I think I may buy some at the farmer's market this summer.
Dude, what's with all this poo talk? Heh.
That was the more fiber you were talking about, right??
Roasted is our favorite way of preparing beets. Canned don't hold a candle to them!
Melinda - everybody poops....some of us more easily than others due to the nice healthy fiber. :)
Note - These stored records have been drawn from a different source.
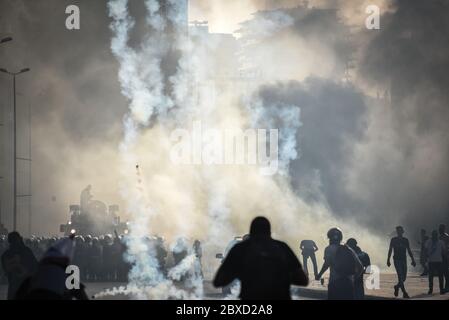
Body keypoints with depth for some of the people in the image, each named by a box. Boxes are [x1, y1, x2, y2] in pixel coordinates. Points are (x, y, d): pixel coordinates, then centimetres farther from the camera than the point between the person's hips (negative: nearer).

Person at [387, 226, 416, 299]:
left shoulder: (405, 240, 10)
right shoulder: (393, 240, 2)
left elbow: (409, 251, 13)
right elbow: (390, 250, 3)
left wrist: (413, 260, 5)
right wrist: (388, 260, -2)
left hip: (404, 260, 4)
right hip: (397, 260, -4)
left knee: (404, 277, 4)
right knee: (400, 276, -14)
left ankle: (397, 287, 32)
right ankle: (404, 293, -13)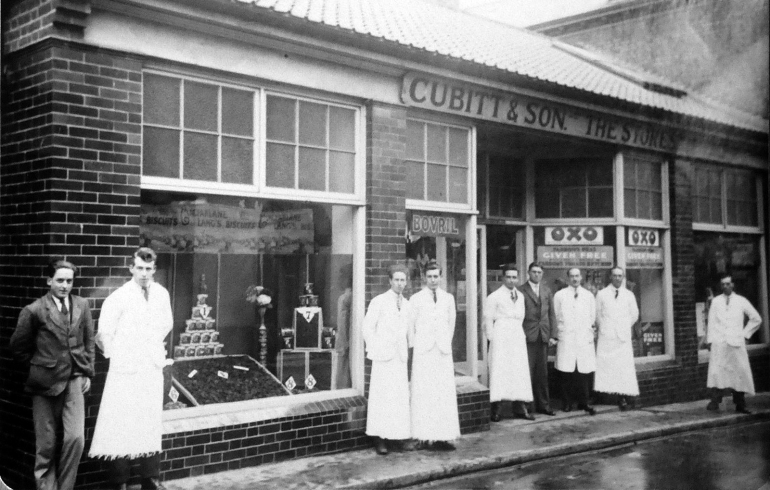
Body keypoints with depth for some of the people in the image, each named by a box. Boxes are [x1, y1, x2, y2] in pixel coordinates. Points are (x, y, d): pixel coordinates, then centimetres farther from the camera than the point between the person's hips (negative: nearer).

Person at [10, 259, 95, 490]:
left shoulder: (82, 306, 4)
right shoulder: (34, 310, -6)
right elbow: (18, 347, 4)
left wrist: (87, 372, 8)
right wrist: (37, 369, 4)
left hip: (74, 380, 2)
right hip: (45, 384, -2)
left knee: (75, 438, -9)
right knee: (47, 444, 5)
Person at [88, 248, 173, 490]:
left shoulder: (161, 294, 2)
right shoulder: (118, 298, -12)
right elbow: (102, 335, -9)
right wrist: (116, 354, 2)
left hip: (153, 368, 5)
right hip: (125, 370, -4)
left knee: (152, 425, 10)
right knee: (120, 426, -2)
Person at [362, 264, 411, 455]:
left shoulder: (407, 304, 12)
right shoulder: (379, 301, -2)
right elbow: (368, 328, -3)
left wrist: (407, 350, 8)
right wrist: (375, 351, -5)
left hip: (400, 357, 4)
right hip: (383, 357, -4)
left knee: (402, 397, 2)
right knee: (382, 397, -4)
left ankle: (402, 436, 8)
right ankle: (380, 439, 0)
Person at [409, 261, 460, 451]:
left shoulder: (448, 298, 10)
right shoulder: (416, 299, 2)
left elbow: (451, 323, 16)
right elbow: (410, 326, 5)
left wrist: (446, 343, 12)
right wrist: (415, 346, 5)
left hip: (443, 351, 3)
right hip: (423, 353, -3)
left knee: (445, 395, -1)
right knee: (424, 395, -4)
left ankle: (444, 436, 2)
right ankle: (426, 437, -1)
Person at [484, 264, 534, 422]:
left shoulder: (520, 297, 15)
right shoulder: (494, 297, -3)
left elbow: (521, 318, 16)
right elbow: (488, 319, -4)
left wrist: (522, 336, 7)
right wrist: (492, 339, -6)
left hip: (517, 337, 6)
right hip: (501, 338, -5)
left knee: (520, 372, 5)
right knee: (499, 372, -6)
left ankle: (519, 408, 11)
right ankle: (496, 410, -4)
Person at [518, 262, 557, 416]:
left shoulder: (547, 291, 13)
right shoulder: (521, 291, -2)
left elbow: (551, 314, 13)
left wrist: (552, 335, 6)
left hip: (543, 337, 5)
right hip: (528, 337, -4)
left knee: (542, 373, 10)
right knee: (528, 373, -3)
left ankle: (543, 405, 17)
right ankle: (528, 407, 3)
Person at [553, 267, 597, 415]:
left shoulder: (588, 295, 12)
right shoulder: (559, 295, 6)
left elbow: (592, 317, 15)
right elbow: (556, 317, 8)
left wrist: (588, 332, 10)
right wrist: (561, 332, 5)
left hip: (585, 338, 2)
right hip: (566, 339, -1)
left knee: (584, 371, -3)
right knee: (566, 372, -4)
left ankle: (584, 402, 7)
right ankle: (567, 403, 7)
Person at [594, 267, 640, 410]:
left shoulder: (629, 295, 8)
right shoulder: (601, 294, 5)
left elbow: (634, 315, 17)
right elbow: (597, 315, 11)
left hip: (623, 338, 1)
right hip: (606, 338, -1)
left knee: (624, 367, -5)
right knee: (604, 365, -8)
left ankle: (623, 397, -3)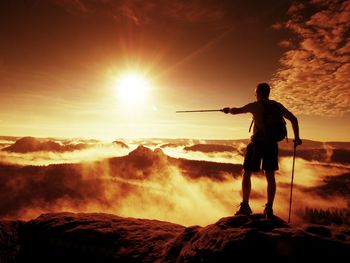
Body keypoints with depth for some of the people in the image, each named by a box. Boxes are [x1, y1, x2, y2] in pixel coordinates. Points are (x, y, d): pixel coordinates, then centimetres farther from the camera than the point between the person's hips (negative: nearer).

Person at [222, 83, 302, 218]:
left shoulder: (255, 106, -4)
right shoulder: (277, 105, 8)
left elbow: (236, 111, 6)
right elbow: (293, 119, 6)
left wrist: (228, 109, 28)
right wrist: (297, 138, 13)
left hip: (257, 143, -4)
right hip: (272, 144, 5)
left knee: (246, 174, 7)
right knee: (270, 176, 11)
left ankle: (245, 206, 8)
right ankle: (269, 208, 11)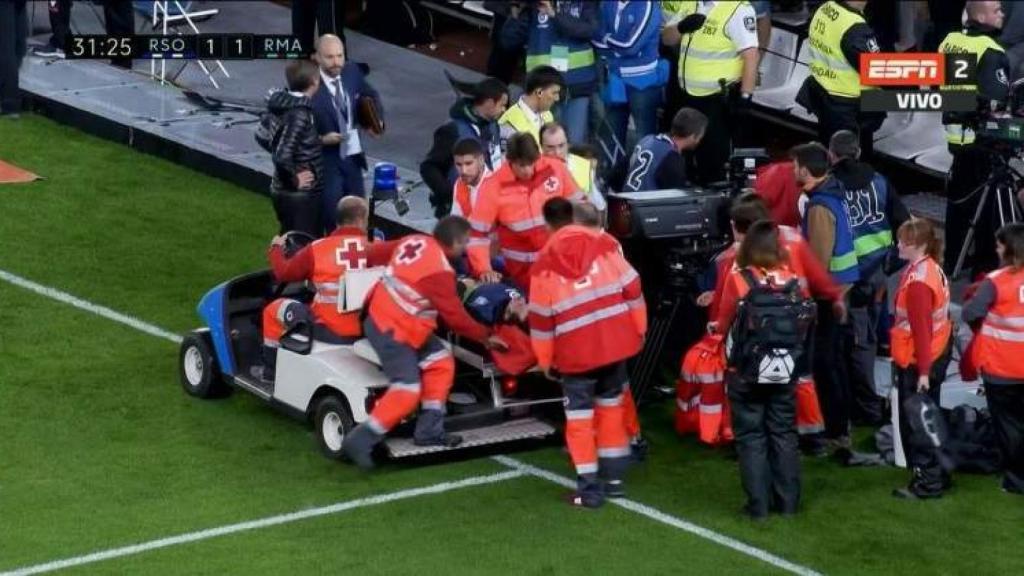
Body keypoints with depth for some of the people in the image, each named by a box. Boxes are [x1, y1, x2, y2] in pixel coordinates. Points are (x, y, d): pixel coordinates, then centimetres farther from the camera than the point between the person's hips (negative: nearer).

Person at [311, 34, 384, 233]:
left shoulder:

Hee hee! Great one, Chile.
Ha ha ha! Sometimes the beet color doesn't show up for a few days. It seems the more of them we eat, the later the pigment shows up. So it was that one summer, about a week after eating and juicing beets for three days, the pigment began to come out in the toilet... I had totally forgotten about the beets, and thought I was dying. I spent a whole day looking up rectal bleeding and colon cancer before telling my husband, in tears. And then he reminded me and we both had a good laugh!
Hahha! If only you'd posted this two days ago! I sent TheBoy to the doctor because he seemed to be peeing blood!
Your CSA was kind to warn you -- if only our farmers' market had done the same!
We had our beets cold -- cut into slices like big stain-y carrots. Yum! They made a great lunchtime snack.
LOL! We don't flush every time for urine and I've noticed quite a pink tinge in the water. :)
First Baby + bright red nappies = panicking mother & Health Visitor rolling around the floor, laughing!
Forwarded a booklist email to you ~ hope you don't mind: 1 title started jumping up & down screaming CHILE very loudly....
Ha! I expect to have this conversation with my children in the morning. We had borscht for lunch today and reckon I'll be getting a worried/puzzled call from the toilet tomorrow...
Too funny! That will happen to me someday, I'm sure.
Of course, when your 1 year old chows down on a pint of blueberries, it's pretty darn nasty too. Navy blue poo, anyone!?!
Yeah I remember the first time I had beets. That was interesting.